** Task goal **
Pictures aside, please retype the whole listing word for word.

** The data **
BEGIN

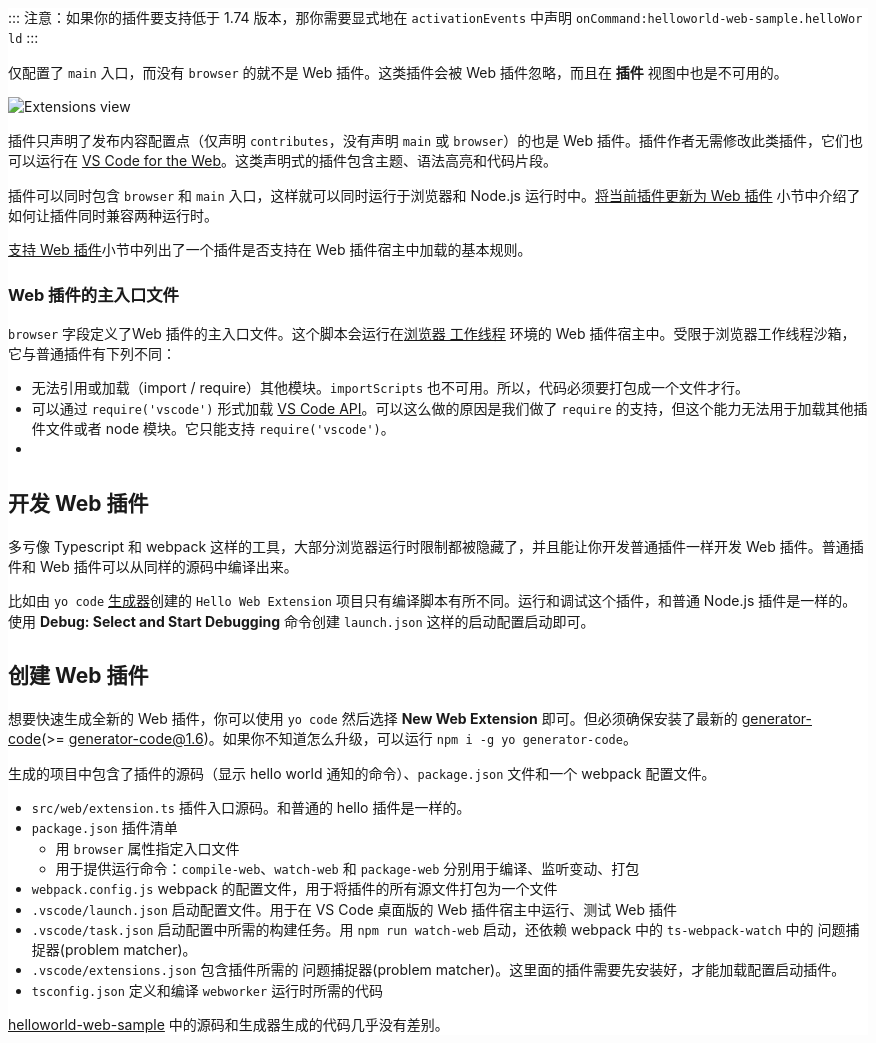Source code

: :::
注意：如果你的插件要支持低于 1.74 版本，那你需要显式地在 `activationEvents` 中声明 `onCommand:helloworld-web-sample.helloWorld`
:::

仅配置了 `main` 入口，而没有 `browser` 的就不是 Web 插件。这类插件会被 Web 插件忽略，而且在 **插件** 视图中也是不可用的。

![Extensions view](https://code.visualstudio.com/assets/api/extension-guides/web-extensions/extensions-view-item-disabled.png)

插件只声明了发布内容配置点（仅声明 `contributes`，没有声明 `main` 或 `browser`）的也是 Web 插件。插件作者无需修改此类插件，它们也可以运行在 [VS Code for the Web](https://code.visualstudio.com/docs/editor/vscode-web)。这类声明式的插件包含主题、语法高亮和代码片段。

插件可以同时包含 `browser` 和 `main` 入口，这样就可以同时运行于浏览器和 Node.js 运行时中。[将当前插件更新为 Web 插件](#将当前插件更新为-web-插件) 小节中介绍了如何让插件同时兼容两种运行时。

[支持 Web 插件](#支持-web-插件)小节中列出了一个插件是否支持在 Web 插件宿主中加载的基本规则。

### Web 插件的主入口文件

`browser` 字段定义了Web 插件的主入口文件。这个脚本会运行在[浏览器 工作线程](https://developer.mozilla.org/docs/Web/API/Web_Workers_API) 环境的 Web 插件宿主中。受限于浏览器工作线程沙箱，它与普通插件有下列不同：

- 无法引用或加载（import / require）其他模块。`importScripts` 也不可用。所以，代码必须要打包成一个文件才行。
- 可以通过 `require('vscode')` 形式加载 [VS Code API](https://code.visualstudio.com/api/references/vscode-api)。可以这么做的原因是我们做了 `require` 的支持，但这个能力无法用于加载其他插件文件或者 node 模块。它只能支持 `require('vscode')`。
- 

## 开发 Web 插件

多亏像 Typescript 和 webpack 这样的工具，大部分浏览器运行时限制都被隐藏了，并且能让你开发普通插件一样开发 Web 插件。普通插件和 Web 插件可以从同样的源码中编译出来。

比如由 `yo code` [生成器](https://www.npmjs.com/package/generator-code)创建的 `Hello Web Extension` 项目只有编译脚本有所不同。运行和调试这个插件，和普通 Node.js 插件是一样的。使用 **Debug: Select and Start Debugging** 命令创建 `launch.json` 这样的启动配置启动即可。

## 创建 Web 插件

想要快速生成全新的 Web 插件，你可以使用 `yo code` 然后选择 **New Web Extension** 即可。但必须确保安装了最新的 [generator-code](https://www.npmjs.com/package/generator-code)(>= generator-code@1.6)。如果你不知道怎么升级，可以运行 `npm i -g yo generator-code`。

生成的项目中包含了插件的源码（显示 hello world 通知的命令）、`package.json` 文件和一个 webpack 配置文件。
  - `src/web/extension.ts` 插件入口源码。和普通的 hello 插件是一样的。 
  - `package.json` 插件清单
    - 用 `browser` 属性指定入口文件
    - 用于提供运行命令：`compile-web`、`watch-web` 和 `package-web` 分别用于编译、监听变动、打包
  - `webpack.config.js` webpack 的配置文件，用于将插件的所有源文件打包为一个文件
  - `.vscode/launch.json` 启动配置文件。用于在 VS Code 桌面版的 Web 插件宿主中运行、测试 Web 插件
  - `.vscode/task.json` 启动配置中所需的构建任务。用 `npm run watch-web` 启动，还依赖 webpack 中的 `ts-webpack-watch` 中的 问题捕捉器(problem matcher)。
  - `.vscode/extensions.json` 包含插件所需的 问题捕捉器(problem matcher)。这里面的插件需要先安装好，才能加载配置启动插件。
  - `tsconfig.json` 定义和编译 `webworker` 运行时所需的代码

[helloworld-web-sample](https://github.com/microsoft/vscode-extension-samples/tree/main/helloworld-web-sample) 中的源码和生成器生成的代码几乎没有差别。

END

** Your response **
Source code

: :::
注意：如果你的插件要支持低于 1.74 版本，那你需要显式地在 `activationEvents` 中声明 `onCommand:helloworld-web-sample.helloWorld`
:::

仅配置了 `main` 入口，而没有 `browser` 的就不是 Web 插件。这类插件会被 Web 插件忽略，而且在 **插件** 视图中也是不可用的。

![Extensions view](https://code.visualstudio.com/assets/api/extension-guides/web-extensions/extensions-view-item-disabled.png)

插件只声明了发布内容配置点（仅声明 `contributes`，没有声明 `main` 或 `browser`）的也是 Web 插件。插件作者无需修改此类插件，它们也可以运行在 [VS Code for the Web](https://code.visualstudio.com/docs/editor/vscode-web)。这类声明式的插件包含主题、语法高亮和代码片段。

插件可以同时包含 `browser` 和 `main` 入口，这样就可以同时运行于浏览器和 Node.js 运行时中。[将当前插件更新为 Web 插件](#将当前插件更新为-web-插件) 小节中介绍了如何让插件同时兼容两种运行时。

[支持 Web 插件](#支持-web-插件)小节中列出了一个插件是否支持在 Web 插件宿主中加载的基本规则。

### Web 插件的主入口文件

`browser` 字段定义了Web 插件的主入口文件。这个脚本会运行在[浏览器 工作线程](https://developer.mozilla.org/docs/Web/API/Web_Workers_API) 环境的 Web 插件宿主中。受限于浏览器工作线程沙箱，它与普通插件有下列不同：

- 无法引用或加载（import / require）其他模块。`importScripts` 也不可用。所以，代码必须要打包成一个文件才行。
- 可以通过 `require('vscode')` 形式加载 [VS Code API](https://code.visualstudio.com/api/references/vscode-api)。可以这么做的原因是我们做了 `require` 的支持，但这个能力无法用于加载其他插件文件或者 node 模块。它只能支持 `require('vscode')`。
- 

## 开发 Web 插件

多亏像 Typescript 和 webpack 这样的工具，大部分浏览器运行时限制都被隐藏了，并且能让你开发普通插件一样开发 Web 插件。普通插件和 Web 插件可以从同样的源码中编译出来。

比如由 `yo code` [生成器](https://www.npmjs.com/package/generator-code)创建的 `Hello Web Extension` 项目只有编译脚本有所不同。运行和调试这个插件，和普通 Node.js 插件是一样的。使用 **Debug: Select and Start Debugging** 命令创建 `launch.json` 这样的启动配置启动即可。

## 创建 Web 插件

想要快速生成全新的 Web 插件，你可以使用 `yo code` 然后选择 **New Web Extension** 即可。但必须确保安装了最新的 [generator-code](https://www.npmjs.com/package/generator-code)(>= generator-code@1.6)。如果你不知道怎么升级，可以运行 `npm i -g yo generator-code`。

生成的项目中包含了插件的源码（显示 hello world 通知的命令）、`package.json` 文件和一个 webpack 配置文件。
  - `src/web/extension.ts` 插件入口源码。和普通的 hello 插件是一样的。 
  - `package.json` 插件清单
    - 用 `browser` 属性指定入口文件
    - 用于提供运行命令：`compile-web`、`watch-web` 和 `package-web` 分别用于编译、监听变动、打包
  - `webpack.config.js` webpack 的配置文件，用于将插件的所有源文件打包为一个文件
  - `.vscode/launch.json` 启动配置文件。用于在 VS Code 桌面版的 Web 插件宿主中运行、测试 Web 插件
  - `.vscode/task.json` 启动配置中所需的构建任务。用 `npm run watch-web` 启动，还依赖 webpack 中的 `ts-webpack-watch` 中的 问题捕捉器(problem matcher)。
  - `.vscode/extensions.json` 包含插件所需的 问题捕捉器(problem matcher)。这里面的插件需要先安装好，才能加载配置启动插件。
  - `tsconfig.json` 定义和编译 `webworker` 运行时所需的代码

[helloworld-web-sample](https://github.com/microsoft/vscode-extension-samples/tree/main/helloworld-web-sample) 中的源码和生成器生成的代码几乎没有差别。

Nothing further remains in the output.